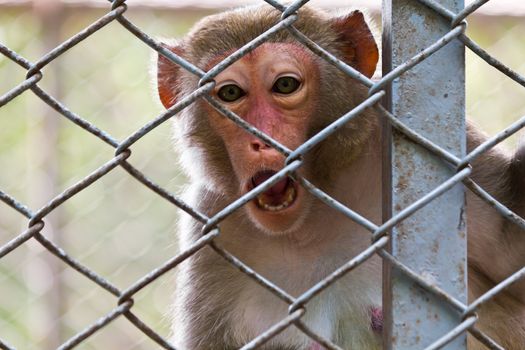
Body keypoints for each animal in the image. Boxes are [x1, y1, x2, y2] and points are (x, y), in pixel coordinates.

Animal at [155, 5, 524, 350]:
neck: (308, 224)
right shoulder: (211, 228)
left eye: (285, 85)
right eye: (230, 94)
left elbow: (510, 253)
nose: (260, 140)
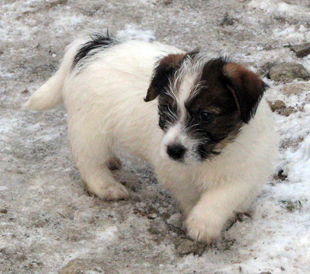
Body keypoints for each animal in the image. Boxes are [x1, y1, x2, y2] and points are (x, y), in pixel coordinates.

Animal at [25, 33, 278, 242]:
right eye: (167, 108)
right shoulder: (174, 173)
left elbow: (221, 197)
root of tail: (93, 45)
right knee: (90, 163)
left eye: (205, 116)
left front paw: (203, 222)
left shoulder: (245, 173)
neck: (213, 153)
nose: (173, 151)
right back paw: (107, 186)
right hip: (90, 128)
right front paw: (198, 222)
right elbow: (191, 196)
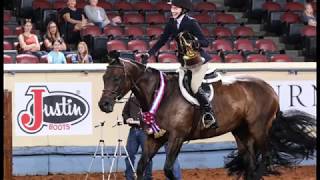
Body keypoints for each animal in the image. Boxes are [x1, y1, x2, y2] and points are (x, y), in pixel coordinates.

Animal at [99, 52, 316, 179]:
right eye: (103, 77)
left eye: (116, 78)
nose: (104, 105)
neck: (161, 95)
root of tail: (270, 89)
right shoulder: (155, 138)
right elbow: (142, 166)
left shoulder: (177, 137)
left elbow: (168, 169)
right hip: (241, 132)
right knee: (250, 162)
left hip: (258, 129)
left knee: (266, 158)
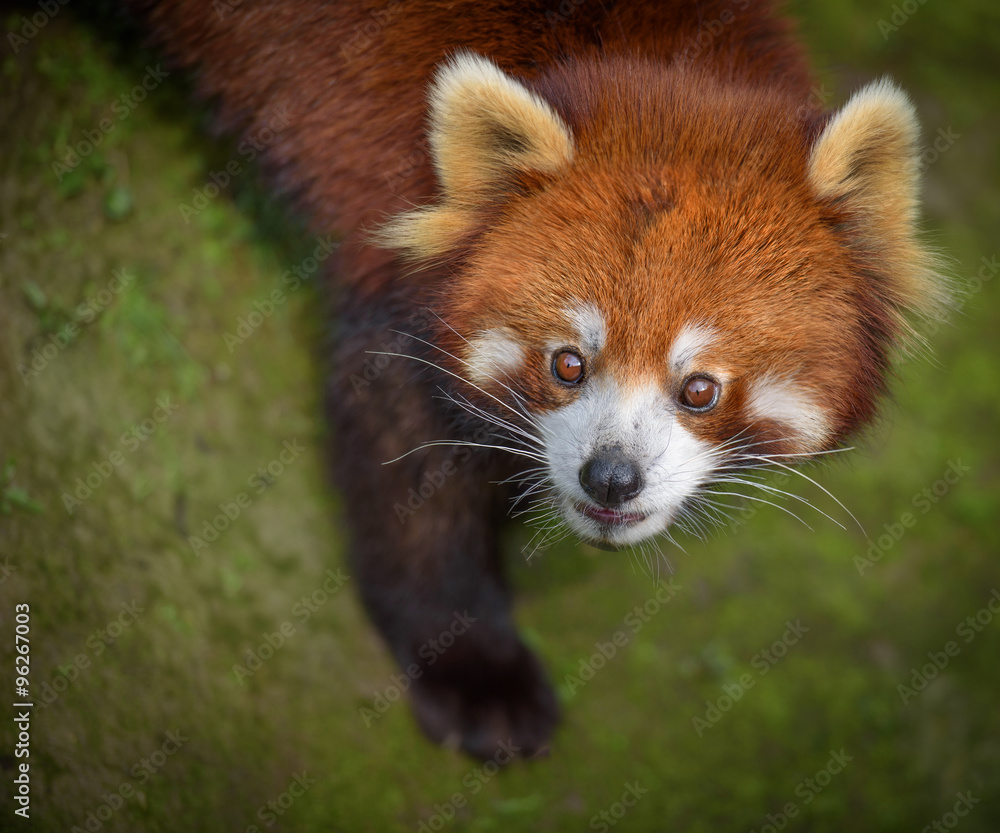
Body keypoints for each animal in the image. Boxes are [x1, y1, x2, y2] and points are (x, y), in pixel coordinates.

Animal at [141, 0, 944, 756]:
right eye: (568, 363)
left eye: (700, 389)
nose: (610, 478)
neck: (651, 59)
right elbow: (410, 486)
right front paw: (474, 667)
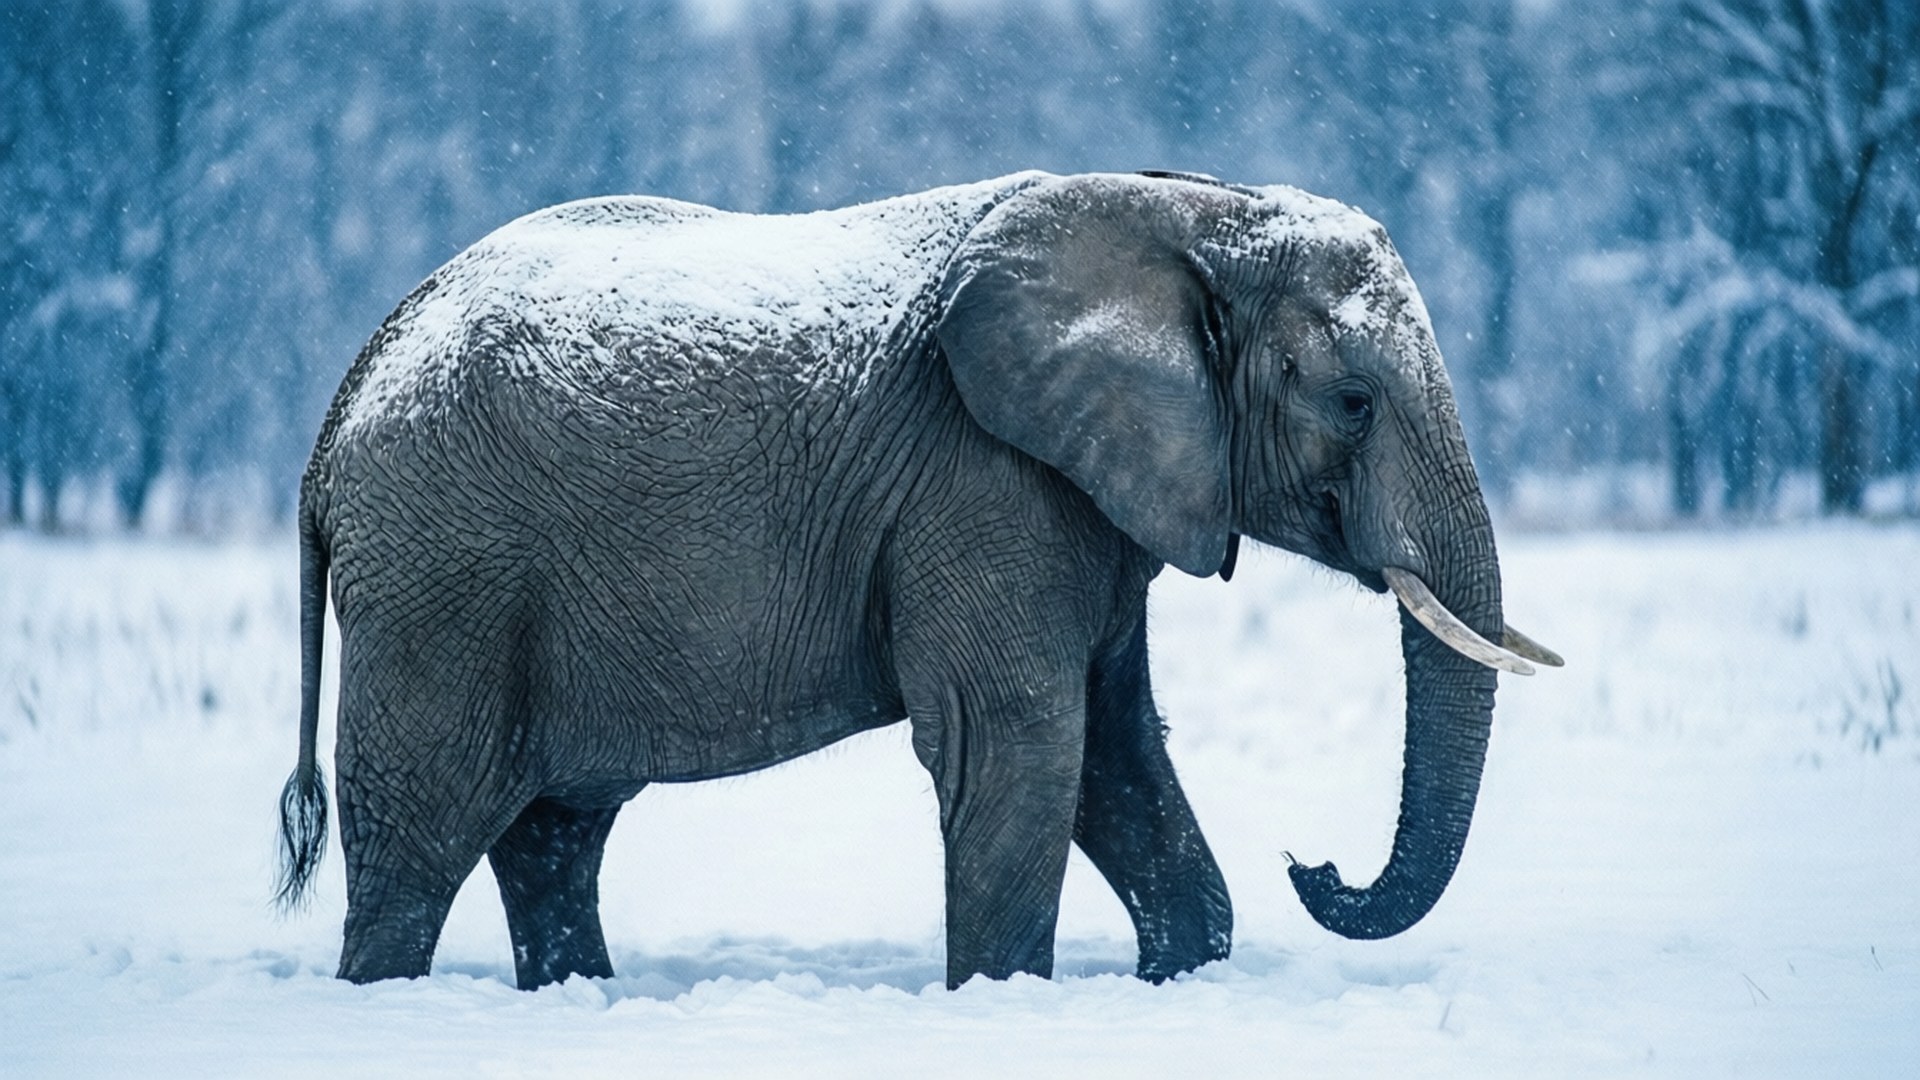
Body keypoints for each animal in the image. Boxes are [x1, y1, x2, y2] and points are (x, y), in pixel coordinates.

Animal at [275, 169, 1561, 992]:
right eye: (1352, 401)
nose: (1314, 863)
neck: (1195, 209)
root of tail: (343, 406)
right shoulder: (982, 482)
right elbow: (1021, 742)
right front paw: (1001, 1002)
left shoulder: (1083, 494)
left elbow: (1117, 747)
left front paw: (1178, 977)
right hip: (443, 580)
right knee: (421, 837)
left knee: (554, 834)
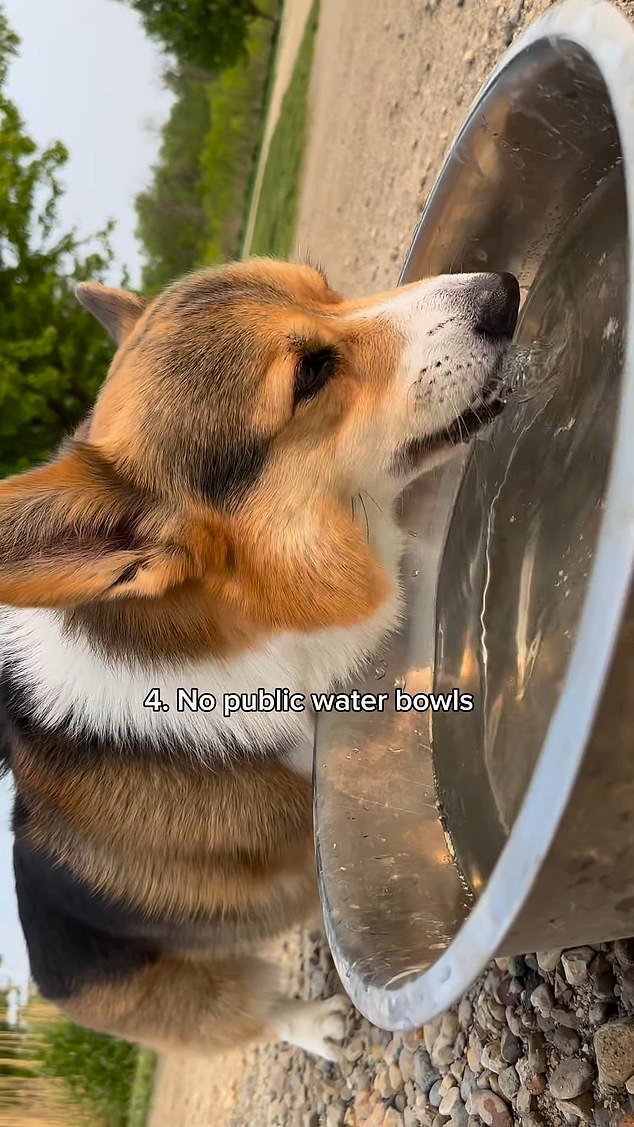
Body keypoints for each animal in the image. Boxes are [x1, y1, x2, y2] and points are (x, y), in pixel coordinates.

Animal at [0, 259, 518, 1059]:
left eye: (325, 286)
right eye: (309, 373)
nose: (504, 291)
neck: (238, 620)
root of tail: (43, 979)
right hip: (197, 995)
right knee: (254, 1014)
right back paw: (315, 1024)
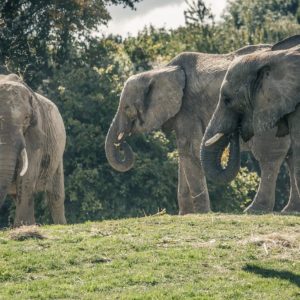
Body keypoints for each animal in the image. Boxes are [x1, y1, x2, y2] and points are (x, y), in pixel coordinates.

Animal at [0, 74, 66, 226]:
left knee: (56, 197)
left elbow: (27, 175)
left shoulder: (36, 131)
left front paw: (24, 226)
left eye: (26, 118)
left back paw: (61, 225)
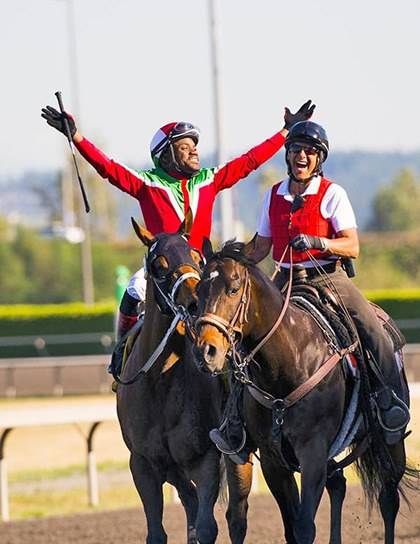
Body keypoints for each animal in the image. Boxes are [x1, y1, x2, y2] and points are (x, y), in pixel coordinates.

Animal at [115, 217, 226, 544]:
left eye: (197, 258)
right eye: (160, 265)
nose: (196, 303)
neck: (159, 383)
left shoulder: (205, 457)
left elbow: (206, 527)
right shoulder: (143, 463)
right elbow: (158, 531)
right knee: (189, 500)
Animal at [194, 242, 416, 544]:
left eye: (233, 288)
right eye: (198, 291)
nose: (206, 351)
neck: (290, 359)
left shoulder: (312, 450)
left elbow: (303, 527)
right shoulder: (274, 460)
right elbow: (291, 525)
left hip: (391, 442)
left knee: (388, 498)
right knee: (337, 485)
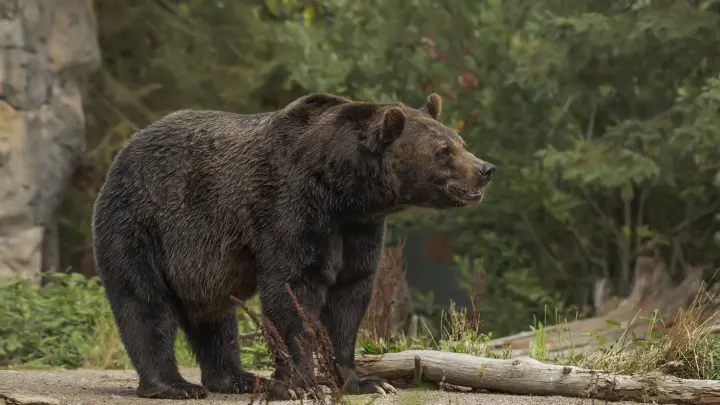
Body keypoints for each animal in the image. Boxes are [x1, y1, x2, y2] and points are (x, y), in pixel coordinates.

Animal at [91, 92, 495, 400]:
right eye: (443, 150)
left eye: (460, 143)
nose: (485, 169)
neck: (343, 190)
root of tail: (124, 150)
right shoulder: (291, 209)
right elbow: (292, 291)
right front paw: (301, 384)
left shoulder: (358, 230)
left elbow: (349, 297)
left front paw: (365, 381)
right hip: (141, 224)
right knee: (144, 302)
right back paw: (173, 385)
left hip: (199, 264)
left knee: (215, 318)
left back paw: (237, 378)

- Your task -
Extract from the material above the stretch running from the line containing "neck: (651, 59)" through the line containing "right hip: (443, 580)". Keep the text exact and the pictures out.

- Answer space -
neck: (651, 59)
right elbow: (410, 486)
right front paw: (474, 667)
Body keypoints for each animal in the image. Boxes are [x1, y1, x2, y2] and points are (x, y), in pixel coordinates.

Animal at [275, 169, 1561, 992]:
right eye: (1352, 401)
nose: (1314, 863)
neck: (1195, 209)
root of tail: (343, 406)
right shoulder: (982, 482)
right elbow: (1021, 742)
right front paw: (1001, 1002)
left shoulder: (1083, 494)
left elbow: (1117, 747)
left front paw: (1178, 977)
right hip: (443, 580)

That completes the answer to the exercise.